Top of Study material

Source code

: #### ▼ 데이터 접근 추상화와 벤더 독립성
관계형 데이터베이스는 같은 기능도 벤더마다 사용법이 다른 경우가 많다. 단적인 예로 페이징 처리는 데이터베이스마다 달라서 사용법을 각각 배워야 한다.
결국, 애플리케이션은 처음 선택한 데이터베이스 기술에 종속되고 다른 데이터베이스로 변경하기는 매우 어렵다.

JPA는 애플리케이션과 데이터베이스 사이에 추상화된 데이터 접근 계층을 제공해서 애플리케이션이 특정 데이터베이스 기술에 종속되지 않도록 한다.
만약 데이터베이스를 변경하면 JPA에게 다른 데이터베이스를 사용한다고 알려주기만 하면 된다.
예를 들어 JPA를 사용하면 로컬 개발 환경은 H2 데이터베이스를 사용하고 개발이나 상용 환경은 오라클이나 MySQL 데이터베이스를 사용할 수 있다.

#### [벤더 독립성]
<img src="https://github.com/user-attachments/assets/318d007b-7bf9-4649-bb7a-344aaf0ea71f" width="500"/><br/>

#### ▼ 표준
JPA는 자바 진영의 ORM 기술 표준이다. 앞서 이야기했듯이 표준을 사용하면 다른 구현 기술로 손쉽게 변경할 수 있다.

Bottom of Study material

Task description: Nothing but the lines from the one containing "예를 들어 JPA를 사용하면" through the final line of the listing above belongs in the answer; set them down exactly.

Answer box:
예를 들어 JPA를 사용하면 로컬 개발 환경은 H2 데이터베이스를 사용하고 개발이나 상용 환경은 오라클이나 MySQL 데이터베이스를 사용할 수 있다.

#### [벤더 독립성]
<img src="https://github.com/user-attachments/assets/318d007b-7bf9-4649-bb7a-344aaf0ea71f" width="500"/><br/>

#### ▼ 표준
JPA는 자바 진영의 ORM 기술 표준이다. 앞서 이야기했듯이 표준을 사용하면 다른 구현 기술로 손쉽게 변경할 수 있다.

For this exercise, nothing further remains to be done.